Rogério: Mas você não é jogador de um lance só. Há outros inúmeros momentos marcantes na sua carreira: o gol da vitória contra o Peñarol campeão do mundo, e os diversos ótimos jogos contra o Atlético; o gol do meio do campo em 66, os dois primeiros gols no heroico empate por 3 a 3 em 67, e o duelo vencido por você contra Cincunegui em 68. O que você acha que deveria ser feito para perpetuar essas lembranças e mostrar às novas gerações de torcedores quais foram os craques que tornaram grande o Cruzeiro?
Natal: Diferentemente dos times paulistas e cariocas, os dirigentes dos times mineiros não sabem incentivar e perpetuar na memória dos clubes os feitos dos grandes jogadores, nem seus nomes, o que faz com que as gerações mais novas, tanto jogador quanto torcedor, não terem conhecimento ou memória sobre estes. Deveria haver um reconhecimento por parte dos dirigentes para com estes jogadores que fizeram com que os times se engrandecessem na história futebolística.

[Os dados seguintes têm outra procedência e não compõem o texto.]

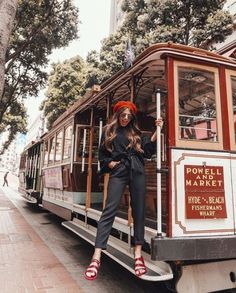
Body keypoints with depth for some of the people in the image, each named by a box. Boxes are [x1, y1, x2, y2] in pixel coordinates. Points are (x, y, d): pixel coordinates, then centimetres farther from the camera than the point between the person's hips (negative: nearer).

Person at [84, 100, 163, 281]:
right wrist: (109, 163, -5)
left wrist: (157, 131, 3)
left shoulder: (136, 133, 17)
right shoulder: (109, 131, 14)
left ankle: (138, 254, 10)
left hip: (137, 172, 2)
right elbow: (102, 154, 13)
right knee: (109, 210, -10)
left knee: (139, 211, 1)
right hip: (118, 172, -2)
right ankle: (96, 257, -9)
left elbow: (147, 150, 6)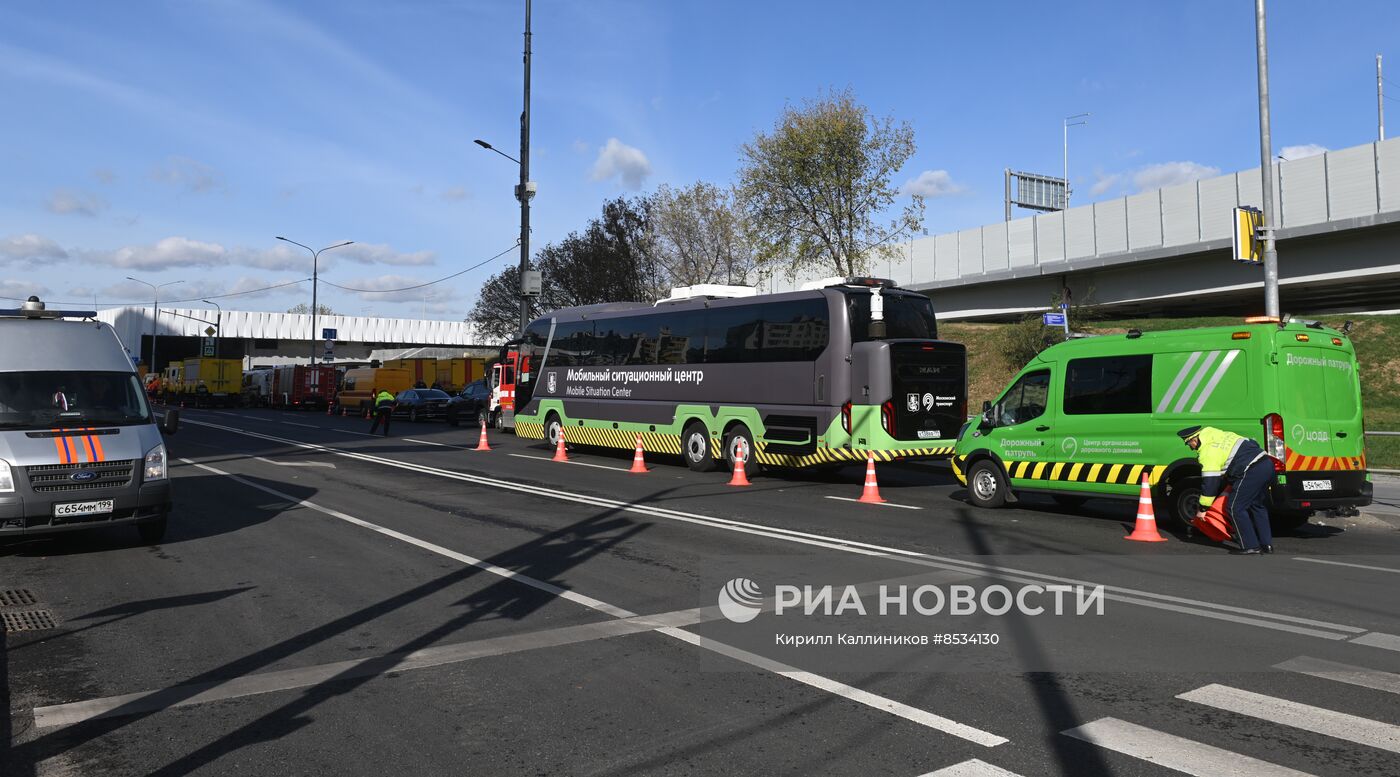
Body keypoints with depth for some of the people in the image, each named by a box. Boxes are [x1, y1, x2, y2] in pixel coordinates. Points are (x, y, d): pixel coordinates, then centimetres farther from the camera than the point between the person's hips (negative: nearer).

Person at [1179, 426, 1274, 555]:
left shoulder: (1208, 453, -6)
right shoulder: (1221, 436, 20)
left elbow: (1210, 482, -5)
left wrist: (1202, 509, 4)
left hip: (1252, 471, -10)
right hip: (1267, 463, 10)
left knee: (1235, 508, 1)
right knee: (1257, 506, 23)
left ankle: (1250, 546, 4)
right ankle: (1267, 544, 25)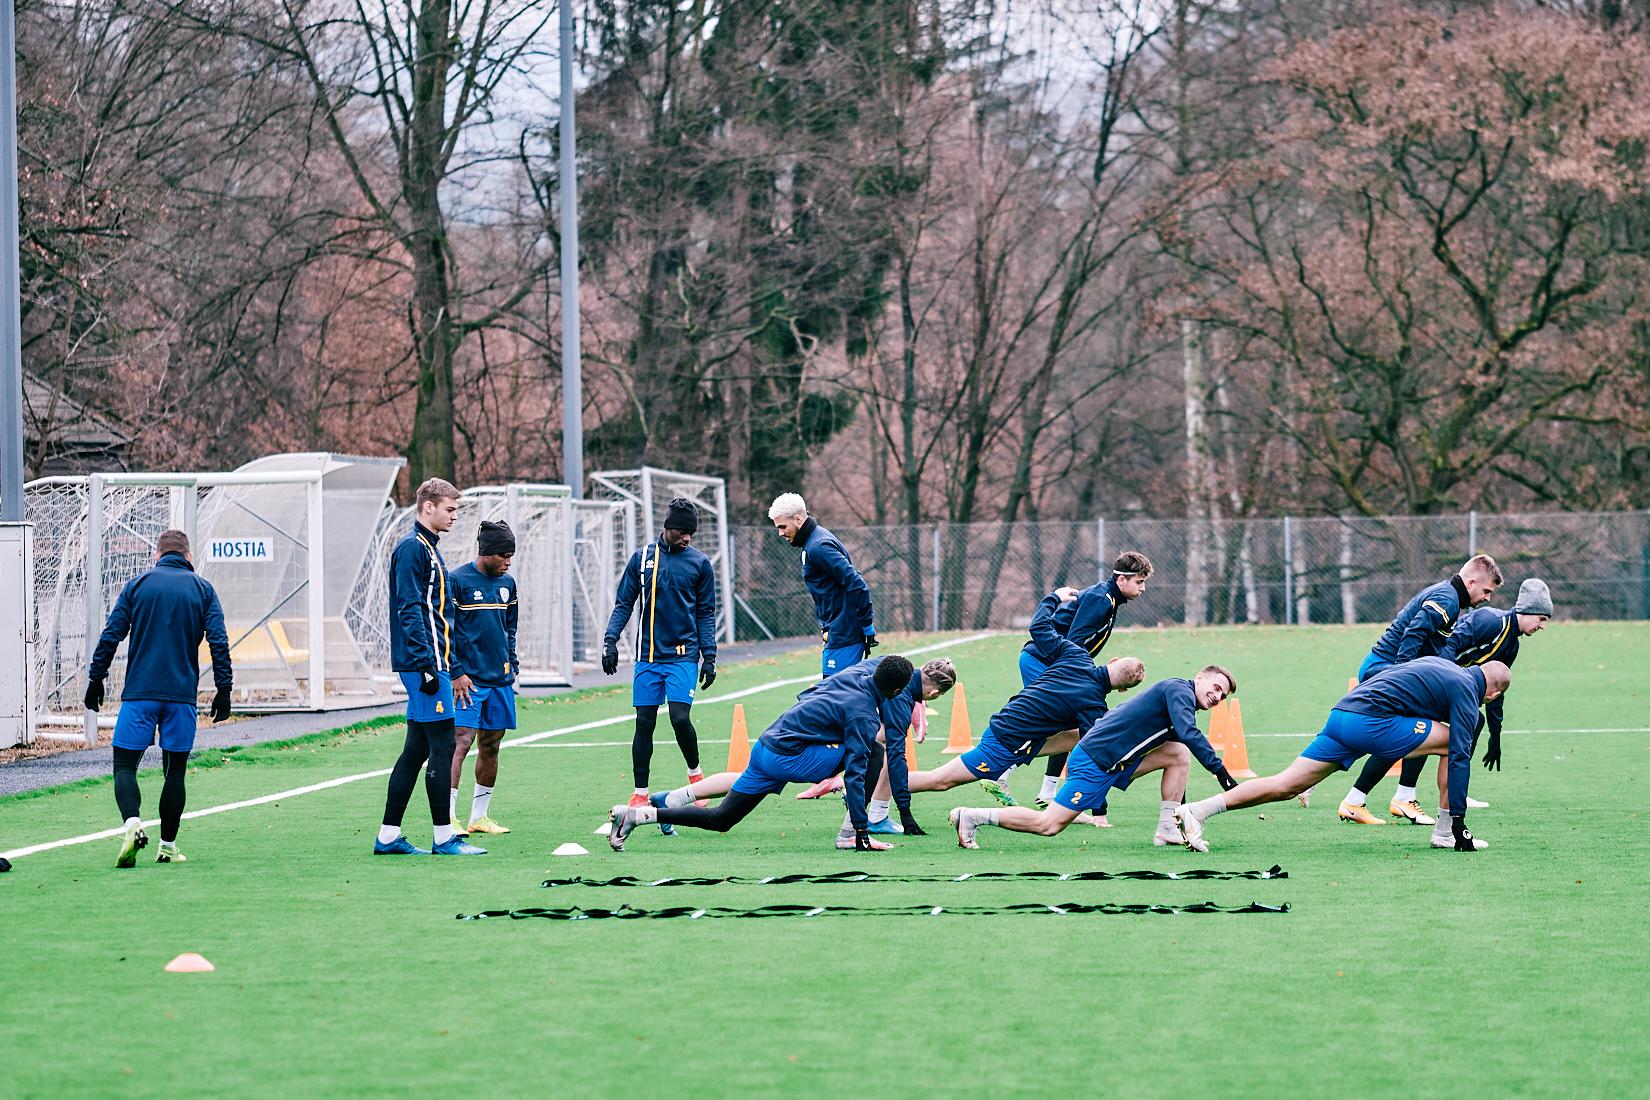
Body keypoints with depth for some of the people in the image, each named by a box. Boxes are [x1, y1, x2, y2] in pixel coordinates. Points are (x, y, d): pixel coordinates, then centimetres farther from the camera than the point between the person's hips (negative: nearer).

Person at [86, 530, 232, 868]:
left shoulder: (137, 585, 5)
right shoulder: (202, 589, 6)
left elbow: (110, 635, 2)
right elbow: (219, 641, -1)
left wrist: (95, 678, 8)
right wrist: (224, 689, 3)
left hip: (139, 693, -1)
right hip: (182, 695, 1)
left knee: (124, 764, 1)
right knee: (175, 771, 9)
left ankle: (132, 823, -24)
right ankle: (168, 846, 9)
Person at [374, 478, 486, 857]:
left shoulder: (428, 549, 21)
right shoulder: (412, 548, -11)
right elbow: (410, 610, -19)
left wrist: (454, 671, 24)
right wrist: (427, 664, -24)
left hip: (433, 663, 10)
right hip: (423, 664, -10)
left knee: (416, 749, 9)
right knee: (442, 745, -8)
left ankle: (388, 836, 11)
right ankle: (444, 836, -6)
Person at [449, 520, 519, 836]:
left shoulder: (507, 583, 13)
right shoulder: (458, 581, -7)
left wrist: (512, 668, 17)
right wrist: (456, 673, -13)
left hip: (500, 679, 7)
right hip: (469, 679, -7)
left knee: (491, 747, 8)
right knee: (460, 742, -13)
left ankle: (479, 816, 16)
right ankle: (448, 818, -14)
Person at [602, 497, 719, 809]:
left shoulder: (699, 563, 4)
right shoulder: (642, 558, 6)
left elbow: (706, 614, 7)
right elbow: (624, 604, 10)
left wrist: (709, 657, 0)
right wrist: (610, 640, -3)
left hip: (683, 655, -2)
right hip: (648, 656, 2)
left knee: (680, 718, -14)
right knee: (644, 723, 2)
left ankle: (695, 773, 12)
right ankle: (640, 793, 10)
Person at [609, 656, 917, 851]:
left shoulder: (851, 677, 9)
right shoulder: (863, 716, -14)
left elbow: (806, 695, 26)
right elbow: (855, 773, -17)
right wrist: (862, 830, -15)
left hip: (765, 745, 8)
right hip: (788, 759, -8)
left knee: (719, 819, 14)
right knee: (873, 753, -6)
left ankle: (635, 814, 5)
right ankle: (854, 833, -6)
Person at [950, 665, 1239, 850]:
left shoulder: (1178, 696, 21)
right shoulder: (1180, 690, -9)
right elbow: (1189, 733, -26)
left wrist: (1181, 806, 27)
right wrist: (1219, 770, -28)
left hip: (1115, 762, 10)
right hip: (1095, 761, -10)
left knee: (1178, 754, 4)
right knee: (1049, 825, -10)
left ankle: (1168, 829, 2)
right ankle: (971, 817, -1)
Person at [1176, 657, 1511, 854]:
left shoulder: (1439, 663, 27)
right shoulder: (1467, 693, 2)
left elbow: (1373, 675, 35)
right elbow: (1460, 757, -5)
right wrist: (1458, 818, -5)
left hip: (1340, 715, 8)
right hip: (1372, 721, -8)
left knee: (1286, 785, 2)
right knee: (1451, 742, 3)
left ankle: (1196, 810, -9)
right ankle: (1447, 832, 2)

Rogério: Você ainda tem contato com jogadores de sua época? Quais foram os grandes amigos que você fez no futebol?
Natal: Praticamente ainda encontro com quase todos. Foram vários bons amigos, como o Raul, Evaldo, Dirceu, Piazza, Neco, Joãozinho, Wanderlei, Zé Carlos e muitos outros.

Rogério: Na sua opinião, quais foram os grande jogadores que atuaram ao seu lado? E quais foram seus melhores marcadores?
Natal: Dos que atuaram ao meu lado, cito Tostão, Dirceu, Evaldo, Raul, Piazza, Neco, Joãozinho, Palhinha.
Meus melhores marcadores foram Cincunegui (Atlético) e Marco Antônio (Fluminense e Vasco).

Rogério: O reconhecimento do torcedor e dos dirigentes ainda existe? Você é bem recebido no Cruzeiro? Os ex-atletas profissionais tem o devido respeito, sobretudo dos dirigentes atuais?
Natal: Os torcedores mais antigos e alguns torcedores jovens que se interessam pela história do clube, sim. Dos dirigentes, alguns reconhecem, outros não.

Rogério: Vamos falar do presente: você está confiante em um bom 2016 para o Cruzeiro, ou ainda está desconfiado por causa da última temporada?
Natal: Está muito cedo para poder julgar e comentar, vamos aguardar mais tempo para analisarmos o grupo e o técnico.

Rogério: Quais são seus projetos atuais?
Natal: Continuar a prestar meus serviços e meu conhecimento no futebol para as crianças em escolinhas e incentivar mais ainda eventos no esporte.

Rogério: Para encerrar, obrigado mais uma vez por dispender seu tempo a este humilde torcedor e grande fã. Deixe seu recado à Nação Azul.
Natal: Vamos continuar incentivando o grupo atual do Cruzeiro para que eles possam dar alegrias para a Nação Cruzeirense. Aproveito para a agradecer a sua atenção para comigo e mando um abraço para toda a torcida do Cruzeiro.